How long does a first manuscript have to  “cook” in a drawer before we admit defeat?  And, of course, by “cook” I mean, “gather dust”.  Is there a limit to how long we can wait before we rewrite the first chapter?  How do we revive personal passion for the story and the characters we’ve created – or is it better to let them quietly fade to nothing?

After all – we cut our teeth on our first novel. We learn grammar we forgot when we were twelve and we learn about hooks and plot devices and discipline and story arcs.  We fight to make our characters real and their journey believable.  Our first novel teaches us that we’ve got what it takes.  Shouldn’t the accomplishment of writing a cohesive ninety-thousand word first novel be enough?  After all, how many people, determined to dedicate themselves to that novel inside them, never get around to it?

The problem is, I sorta kinda fell in love with my protagonists and I can’t abandon them.  I lived with Maggie, Ben and their families for over a year.  I watched their story take shape.  How can I turn my back on them, even as I plunge into the second book?  Is it possible to bring Maggie’s story to a level where an agent may take an interest while working on The Growing Season?  Is it possible to date two people at the same time?  I don’t know, but I can find out.  Because here’s the thing – as much as I love hanging out with Cora and Rose (the protagonist and her sister from The Growing Season) I can’t stop thinking about Maggie and how badly she wanted to fly.  Don’t I have a responsibility to make sure she does?

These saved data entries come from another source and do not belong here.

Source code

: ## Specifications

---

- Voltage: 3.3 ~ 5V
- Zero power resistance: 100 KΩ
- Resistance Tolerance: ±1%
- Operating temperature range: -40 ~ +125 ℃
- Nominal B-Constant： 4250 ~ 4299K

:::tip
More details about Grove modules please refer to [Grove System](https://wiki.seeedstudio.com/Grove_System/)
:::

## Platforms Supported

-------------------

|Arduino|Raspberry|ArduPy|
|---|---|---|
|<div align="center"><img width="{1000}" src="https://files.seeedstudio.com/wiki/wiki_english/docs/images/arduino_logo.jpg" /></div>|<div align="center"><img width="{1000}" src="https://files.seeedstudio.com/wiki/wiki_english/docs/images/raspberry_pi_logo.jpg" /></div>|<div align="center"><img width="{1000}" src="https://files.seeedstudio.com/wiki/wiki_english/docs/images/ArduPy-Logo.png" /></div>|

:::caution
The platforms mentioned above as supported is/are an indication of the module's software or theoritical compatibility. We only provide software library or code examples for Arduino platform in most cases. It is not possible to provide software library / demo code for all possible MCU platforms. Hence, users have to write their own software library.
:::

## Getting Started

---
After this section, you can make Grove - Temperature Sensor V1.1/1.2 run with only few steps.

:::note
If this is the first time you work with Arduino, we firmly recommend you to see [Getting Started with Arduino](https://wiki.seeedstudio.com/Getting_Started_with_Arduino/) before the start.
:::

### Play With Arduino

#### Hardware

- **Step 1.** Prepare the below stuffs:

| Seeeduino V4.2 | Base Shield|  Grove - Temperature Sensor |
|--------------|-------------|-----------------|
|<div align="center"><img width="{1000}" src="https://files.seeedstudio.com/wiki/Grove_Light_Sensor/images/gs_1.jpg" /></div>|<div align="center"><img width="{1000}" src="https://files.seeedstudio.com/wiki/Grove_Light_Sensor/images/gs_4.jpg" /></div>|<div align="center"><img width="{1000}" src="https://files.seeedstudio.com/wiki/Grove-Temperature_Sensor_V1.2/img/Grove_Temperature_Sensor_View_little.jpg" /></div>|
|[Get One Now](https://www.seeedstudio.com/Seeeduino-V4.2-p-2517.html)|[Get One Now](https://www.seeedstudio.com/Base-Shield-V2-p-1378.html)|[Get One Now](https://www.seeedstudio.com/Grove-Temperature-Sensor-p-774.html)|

When I began to write the story about Maggie and her romance with Ben Nakada at the start of World War II (she joins the Women’s Airforce Service Pilot and he is interned until they reunite in 1945) friends were eager to ask ‘how’s the book going‘.  And I usually answered ‘not bad’ or ‘plugging away‘ or sometimes – rarely – ‘I don’t want to talk about it‘.

When I declared the book ‘finished’ I headed to the San Francisco Writer’s Conference and piqued the interest of a few agents. Friends then asked,  ‘When’s it comin’ out‘ or  ‘Is it published‘  and the wonderful ‘Have you sold the movie rights yet‘.

But they grew tired of hearing me say ‘No, not yet…I’m revising…it’s resting for a while‘.  And they were definitely bored when I tried to explain how difficult it is to find an agent and to have a book published – that it can take years.  My very well-meaning and supportive friends (and I mean that – thank you!) began to suggest self-publishing.  But my reasons for avoiding self-publishing will wait for another blog post.

And so, here I am, almost three years from the day I walked into the writing group at Avenidas and said, “I know this woman who was a WASP…”

Fortunately, it’s that time of year when life’s pace slows.  Four of the yoga classes I teach are approaching a month-long hiatus.  I’ll have a few spare hours in the week to look over my research, read Maggie’s story for the first time in almost eight months, and decide, once and for all, what my next step should be.  My heart wants her to fly.